The task: The entire listing, reproduced exactly and stripped of images, is the expected output.

Material provided:

====

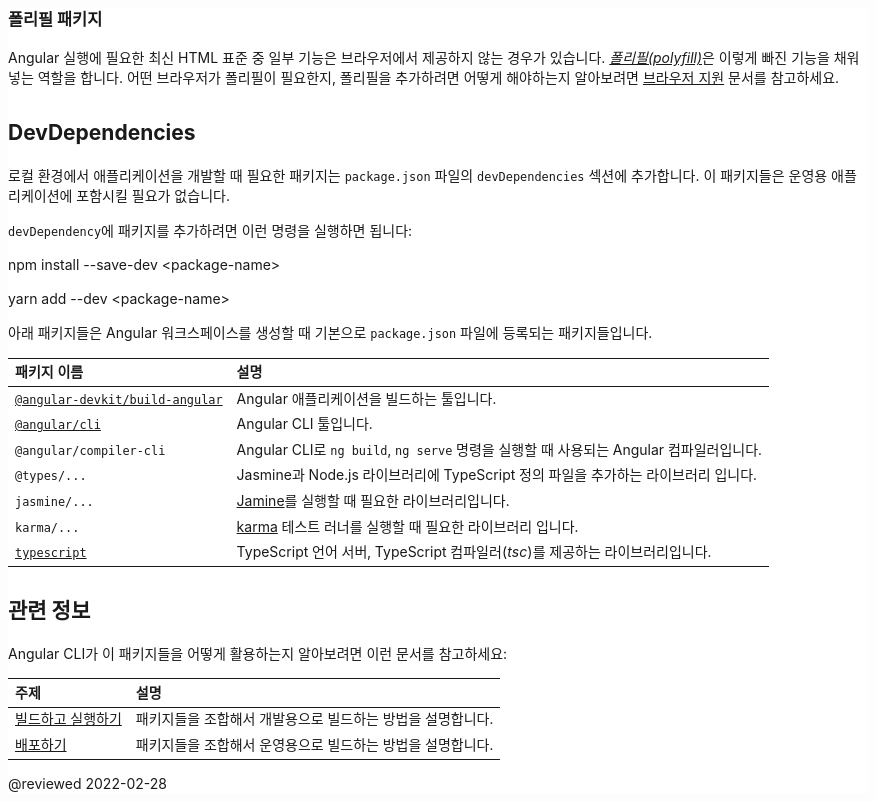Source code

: 
### 폴리필 패키지


Angular 실행에 필요한 최신 HTML 표준 중 일부 기능은 브라우저에서 제공하지 않는 경우가 있습니다.
[*폴리필\(polyfill\)*](https://en.wikipedia.org/wiki/Polyfill_(programming))은 이렇게 빠진 기능을 채워넣는 역할을 합니다.
어떤 브라우저가 폴리필이 필요한지, 폴리필을 추가하려면 어떻게 해야하는지 알아보려면 [브라우저 지원](guide/browser-support) 문서를 참고하세요.


<a id="dev-dependencies"></a>

## DevDependencies


로컬 환경에서 애플리케이션을 개발할 때 필요한 패키지는 `package.json` 파일의 `devDependencies` 섹션에 추가합니다.
이 패키지들은 운영용 애플리케이션에 포함시킬 필요가 없습니다.

`devDependency`에 패키지를 추가하려면 이런 명령을 실행하면 됩니다:

<code-example format="shell" language="shell">

npm install --save-dev &lt;package-name&gt;

</code-example>

<code-example format="shell" language="shell">

yarn add --dev &lt;package-name&gt;

</code-example>

아래 패키지들은 Angular 워크스페이스를 생성할 때 기본으로 `package.json` 파일에 등록되는 패키지들입니다.

| 패키지 이름                                                                    | 설명                                                                        |
|:--------------------------------------------------------------------------|:--------------------------------------------------------------------------|
| [`@angular-devkit/build-angular`](https://github.com/angular/angular-cli) | Angular 애플리케이션을 빌드하는 툴입니다.                                                |
| [`@angular/cli`](https://github.com/angular/angular-cli)                  | Angular CLI 툴입니다.                                                         |
| `@angular/compiler-cli`                                                   | Angular CLI로 `ng build`, `ng serve` 명령을 실행할 때 사용되는 Angular 컴파일러입니다.       |
| `@types/... `                                                             | Jasmine과 Node.js 라이브러리에 TypeScript 정의 파일을 추가하는 라이브러리 입니다.                 |
| `jasmine/... `                                                            | [Jamine](https://jasmine.github.io)를 실행할 때 필요한 라이브러리입니다.                  |
| `karma/... `                                                              | [karma](https://www.npmjs.com/package/karma) 테스트 러너를 실행할 때 필요한 라이브러리 입니다. |
| [`typescript`](https://www.npmjs.com/package/typescript)                  | TypeScript 언어 서버, TypeScript 컴파일러(*tsc*)를 제공하는 라이브러리입니다.                  |



## 관련 정보


Angular CLI가 이 패키지들을 어떻게 활용하는지 알아보려면 이런 문서를 참고하세요:

| 주제                       | 설명                                |
|:-------------------------|:----------------------------------|
| [빌드하고 실행하기](guide/build) | 패키지들을 조합해서 개발용으로 빌드하는 방법을 설명합니다.  |
| [배포하기](guide/deployment) | 패키지들을 조합해서 운영용으로 빌드하는 방법을 설명합니다.  |








@reviewed 2022-02-28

====

Answer box:
Source code

: 
### 폴리필 패키지


Angular 실행에 필요한 최신 HTML 표준 중 일부 기능은 브라우저에서 제공하지 않는 경우가 있습니다.
[*폴리필\(polyfill\)*](https://en.wikipedia.org/wiki/Polyfill_(programming))은 이렇게 빠진 기능을 채워넣는 역할을 합니다.
어떤 브라우저가 폴리필이 필요한지, 폴리필을 추가하려면 어떻게 해야하는지 알아보려면 [브라우저 지원](guide/browser-support) 문서를 참고하세요.


<a id="dev-dependencies"></a>

## DevDependencies


로컬 환경에서 애플리케이션을 개발할 때 필요한 패키지는 `package.json` 파일의 `devDependencies` 섹션에 추가합니다.
이 패키지들은 운영용 애플리케이션에 포함시킬 필요가 없습니다.

`devDependency`에 패키지를 추가하려면 이런 명령을 실행하면 됩니다:

<code-example format="shell" language="shell">

npm install --save-dev &lt;package-name&gt;

</code-example>

<code-example format="shell" language="shell">

yarn add --dev &lt;package-name&gt;

</code-example>

아래 패키지들은 Angular 워크스페이스를 생성할 때 기본으로 `package.json` 파일에 등록되는 패키지들입니다.

| 패키지 이름                                                                    | 설명                                                                        |
|:--------------------------------------------------------------------------|:--------------------------------------------------------------------------|
| [`@angular-devkit/build-angular`](https://github.com/angular/angular-cli) | Angular 애플리케이션을 빌드하는 툴입니다.                                                |
| [`@angular/cli`](https://github.com/angular/angular-cli)                  | Angular CLI 툴입니다.                                                         |
| `@angular/compiler-cli`                                                   | Angular CLI로 `ng build`, `ng serve` 명령을 실행할 때 사용되는 Angular 컴파일러입니다.       |
| `@types/... `                                                             | Jasmine과 Node.js 라이브러리에 TypeScript 정의 파일을 추가하는 라이브러리 입니다.                 |
| `jasmine/... `                                                            | [Jamine](https://jasmine.github.io)를 실행할 때 필요한 라이브러리입니다.                  |
| `karma/... `                                                              | [karma](https://www.npmjs.com/package/karma) 테스트 러너를 실행할 때 필요한 라이브러리 입니다. |
| [`typescript`](https://www.npmjs.com/package/typescript)                  | TypeScript 언어 서버, TypeScript 컴파일러(*tsc*)를 제공하는 라이브러리입니다.                  |



## 관련 정보


Angular CLI가 이 패키지들을 어떻게 활용하는지 알아보려면 이런 문서를 참고하세요:

| 주제                       | 설명                                |
|:-------------------------|:----------------------------------|
| [빌드하고 실행하기](guide/build) | 패키지들을 조합해서 개발용으로 빌드하는 방법을 설명합니다.  |
| [배포하기](guide/deployment) | 패키지들을 조합해서 운영용으로 빌드하는 방법을 설명합니다.  |








@reviewed 2022-02-28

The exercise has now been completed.